--- START ---

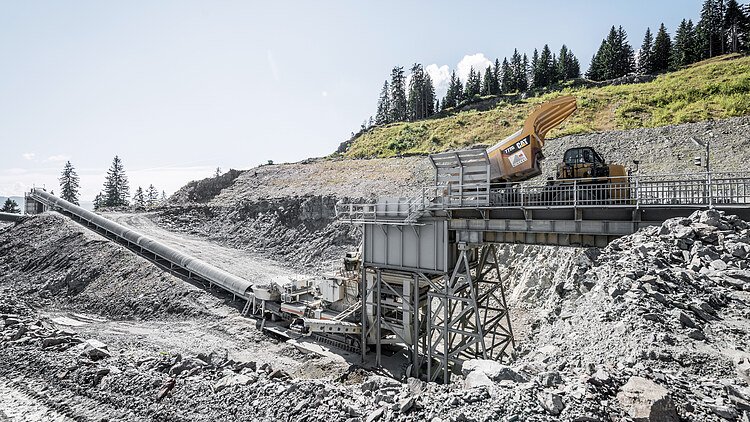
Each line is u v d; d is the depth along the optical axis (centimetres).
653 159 3120
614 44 8194
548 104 1883
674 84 4928
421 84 9519
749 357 745
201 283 3219
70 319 2716
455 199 1922
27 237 4341
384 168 5056
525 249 2870
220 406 924
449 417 717
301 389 947
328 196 4319
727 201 1339
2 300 2012
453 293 1897
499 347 2205
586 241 1642
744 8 7025
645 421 623
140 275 3316
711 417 620
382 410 807
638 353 812
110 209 5559
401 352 2306
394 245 2095
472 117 6369
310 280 2795
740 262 1038
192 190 6062
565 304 1396
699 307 929
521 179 2005
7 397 1032
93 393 1030
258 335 2509
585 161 1766
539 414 673
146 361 1216
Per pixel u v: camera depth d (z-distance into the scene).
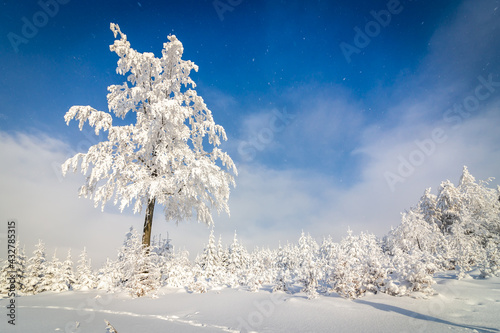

--- END ---

--- Exercise objective ---
Reproduce exactly and only the lines from the line that contains "455 199 1922" to the end of the data above, both ends included. No pictures go in the copy.

--- Result of the task ---
455 199 1922
27 237 4341
384 168 5056
525 249 2870
220 406 924
449 417 717
301 389 947
328 196 4319
727 201 1339
2 300 2012
453 293 1897
499 347 2205
586 241 1642
744 8 7025
645 421 623
140 275 3316
711 417 620
382 410 807
638 353 812
110 209 5559
401 352 2306
394 245 2095
472 117 6369
310 280 2795
740 262 1038
192 190 6062
565 304 1396
699 307 929
521 179 2005
7 397 1032
93 393 1030
258 335 2509
585 161 1766
539 414 673
146 361 1216
Per pixel u v: camera depth d (z-distance into the scene).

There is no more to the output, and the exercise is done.